J'avais déjà un maxi des Freshies, Wrap up this rocket, et un double-album de Frank Sidebottom. Aucun des deux ne me plait vraiment et c'est un peu le même problème avec I can't get... : le titre est accrocheur, l'idée est sympa, mais musicalement ça ne suit pas car la chanson construite avec ces paroles ne fait pour le coup aucunement écho aux Teardrop Explodes. Pire, c'est une sorte de ballade au piano digne d'Elton John qui ne me déride un peu que lorsque que les choeurs font "Boing boing".
La face B, Tell her I'm ill, est mieux. C'est un titre pop-rock rapide à guitare, genre Squeeze ou Sinceros, pas hilarant mais sympathique.
Ce qui est amusant dans l'histoire, c'est que pour ma part je n'ai eu aucune difficulté à me procurer Bouncing babies des Teardrop Explodes, qui m'est tombé tout  cuit dans les mains chez Rough Trade à Londres (deux ou trois ans après que la chanson des Freshies a été écrite, pourtant), et que, une fois que j'ai eu l'idée de choisir ce disque pour le cadeau que Paulette me devait, je n'ai eu aucune difficulté non plus à me le procurer puisqu'il a dû me falloir pas plus de cinq minutes chrono pour en trouver un exemplaire en bon état en achat immédiat sur eBay pour un prix tout à fait correct.
Si les chansons des Freshies ne sont pas toujours aussi drôles qu'on pourrait l'espérer, j'aime quand même bien la reprise de la typo des Teardrop Explodes sur la pochette et la photo décorée de nez jaunes avec le gars au premier plan (le deuxième en partant de la droite) qui ressemble à un jeune Robert Smith.  Il y a aussi le bassiste du groupe qui est un dénommé Rick Sarko. A une lettre près, c'était un coup de maître !

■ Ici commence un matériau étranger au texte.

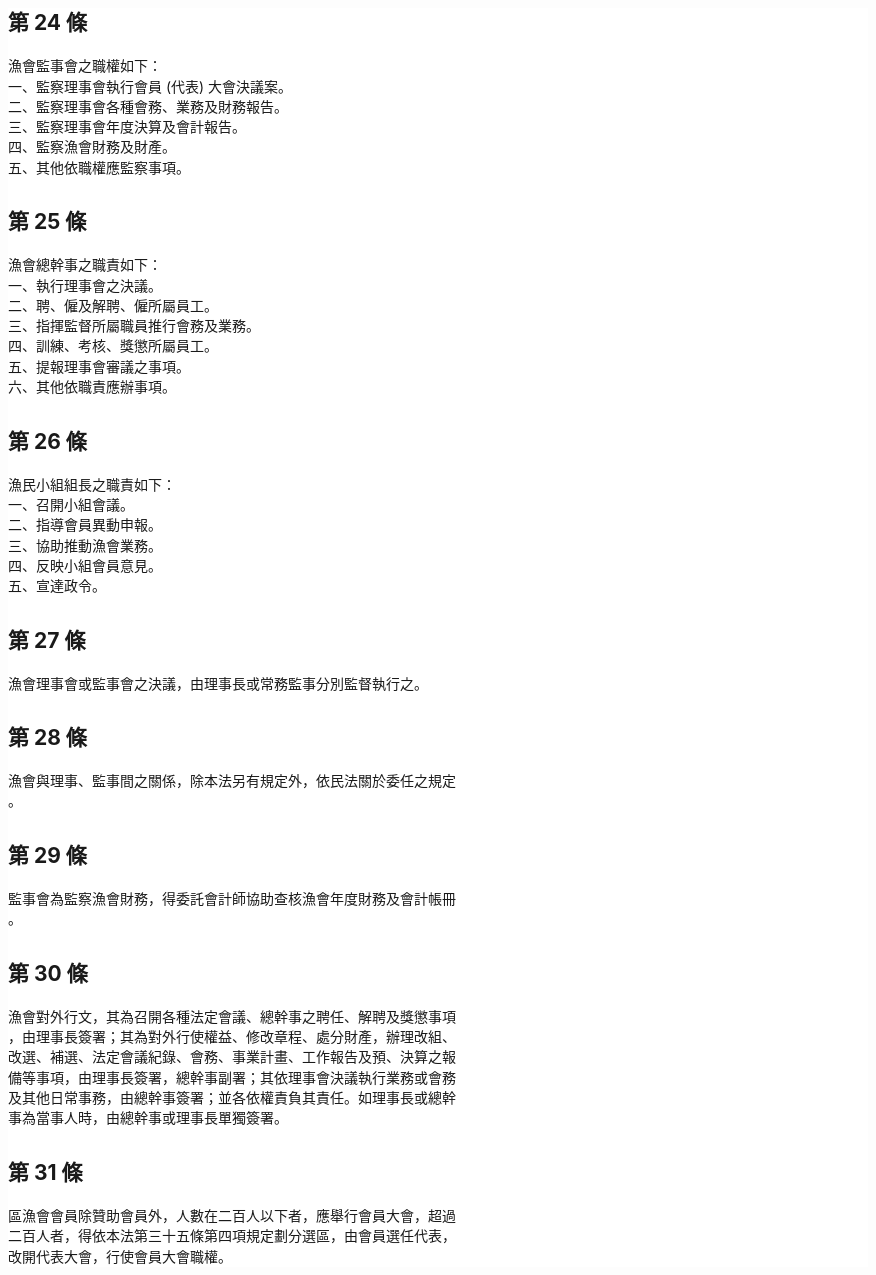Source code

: 第 24 條
--------
漁會監事會之職權如下：  
一、監察理事會執行會員 (代表) 大會決議案。  
二、監察理事會各種會務、業務及財務報告。  
三、監察理事會年度決算及會計報告。  
四、監察漁會財務及財產。  
五、其他依職權應監察事項。

第 25 條
--------
漁會總幹事之職責如下：  
一、執行理事會之決議。  
二、聘、僱及解聘、僱所屬員工。  
三、指揮監督所屬職員推行會務及業務。  
四、訓練、考核、獎懲所屬員工。  
五、提報理事會審議之事項。  
六、其他依職責應辦事項。

第 26 條
--------
漁民小組組長之職責如下：  
一、召開小組會議。  
二、指導會員異動申報。  
三、協助推動漁會業務。  
四、反映小組會員意見。  
五、宣達政令。

第 27 條
--------
漁會理事會或監事會之決議，由理事長或常務監事分別監督執行之。

第 28 條
--------
漁會與理事、監事間之關係，除本法另有規定外，依民法關於委任之規定  
。

第 29 條
--------
監事會為監察漁會財務，得委託會計師協助查核漁會年度財務及會計帳冊  
。

第 30 條
--------
漁會對外行文，其為召開各種法定會議、總幹事之聘任、解聘及獎懲事項  
，由理事長簽署；其為對外行使權益、修改章程、處分財產，辦理改組、  
改選、補選、法定會議紀錄、會務、事業計畫、工作報告及預、決算之報  
備等事項，由理事長簽署，總幹事副署；其依理事會決議執行業務或會務  
及其他日常事務，由總幹事簽署；並各依權責負其責任。如理事長或總幹  
事為當事人時，由總幹事或理事長單獨簽署。

第 31 條
--------
區漁會會員除贊助會員外，人數在二百人以下者，應舉行會員大會，超過  
二百人者，得依本法第三十五條第四項規定劃分選區，由會員選任代表，  
改開代表大會，行使會員大會職權。
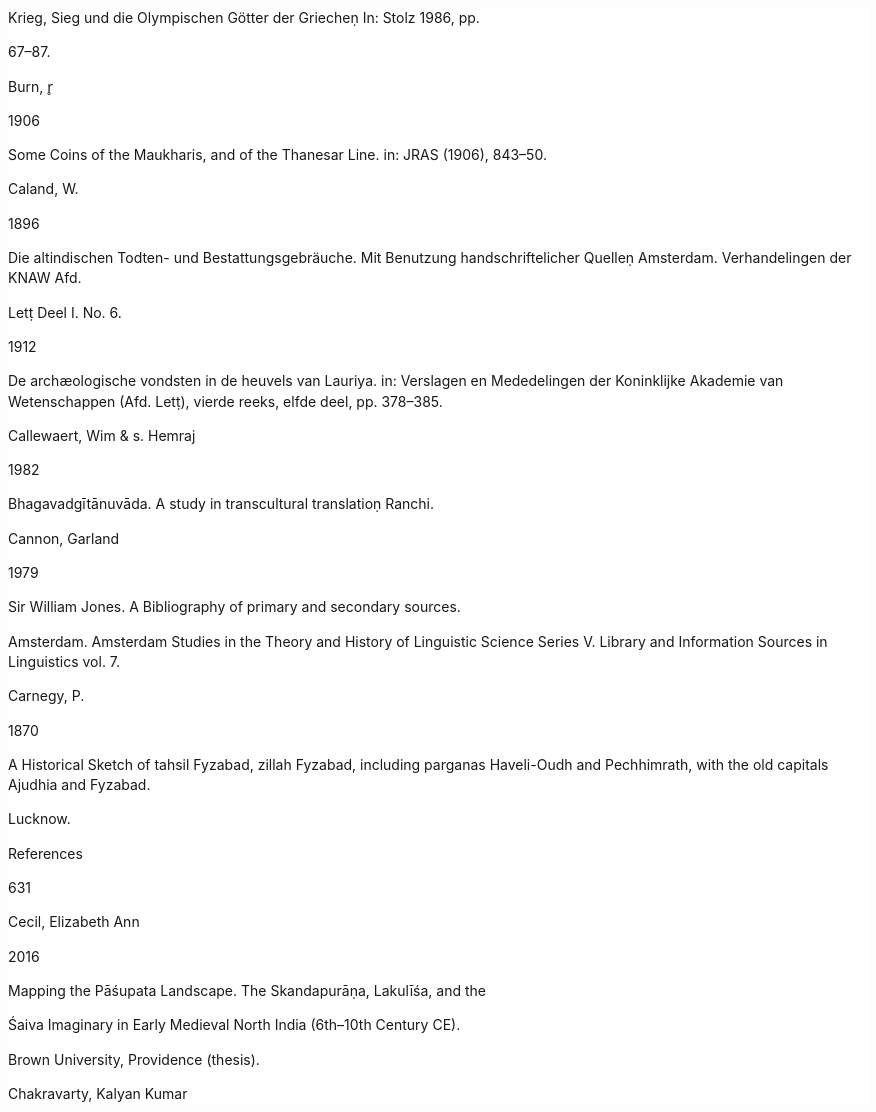 Krieg, Sieg und die Olympischen Götter der Griecheṇ In: Stolz 1986, pp. 

67–87. 

Burn, r̥ 

1906

Some Coins of the Maukharis, and of the Thanesar Line. in: JRAS \(1906\), 843–50. 

Caland, W. 

1896

Die altindischen Todten- und Bestattungsgebräuche. Mit Benutzung handschriftelicher Quelleṇ Amsterdam. Verhandelingen der KNAW Afd. 

Letṭ Deel I. No. 6. 

1912

De archæologische vondsten in de heuvels van Lauriya. in: Verslagen en Mededelingen der Koninklijke Akademie van Wetenschappen \(Afd. Letṭ\), vierde reeks, elfde deel, pp. 378–385. 

Callewaert, Wim & s. Hemraj

1982

Bhagavadgītānuvāda. A study in transcultural translatioṇ Ranchi. 

Cannon, Garland

1979

Sir William Jones. A Bibliography of primary and secondary sources. 

Amsterdam. Amsterdam Studies in the Theory and History of Linguistic Science Series V. Library and Information Sources in Linguistics vol. 7. 

Carnegy, P. 

1870

A Historical Sketch of tahsil Fyzabad, zillah Fyzabad, including parganas Haveli-Oudh and Pechhimrath, with the old capitals Ajudhia and Fyzabad. 

Lucknow. 



References

631

Cecil, Elizabeth Ann

2016

Mapping the Pāśupata Landscape. The Skandapurāṇa, Lakulīśa, and the

Śaiva Imaginary in Early Medieval North India \(6th–10th Century CE\). 

Brown University, Providence \(thesis\). 

Chakravarty, Kalyan Kumar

Les Freshies n'ont pas sorti d'album pendant leur existence, mais Cherry Red a édité il y a quelques années une compilation CD (toujours disponible), The very very best of... some long and short titles,  à préférer à Remembering The Freshies, une compilation sortie tout récemment, après le décès de Chris Sievey, et disponible uniquement en téléchargement, qui contient moins de titres et coûte presque aussi cher.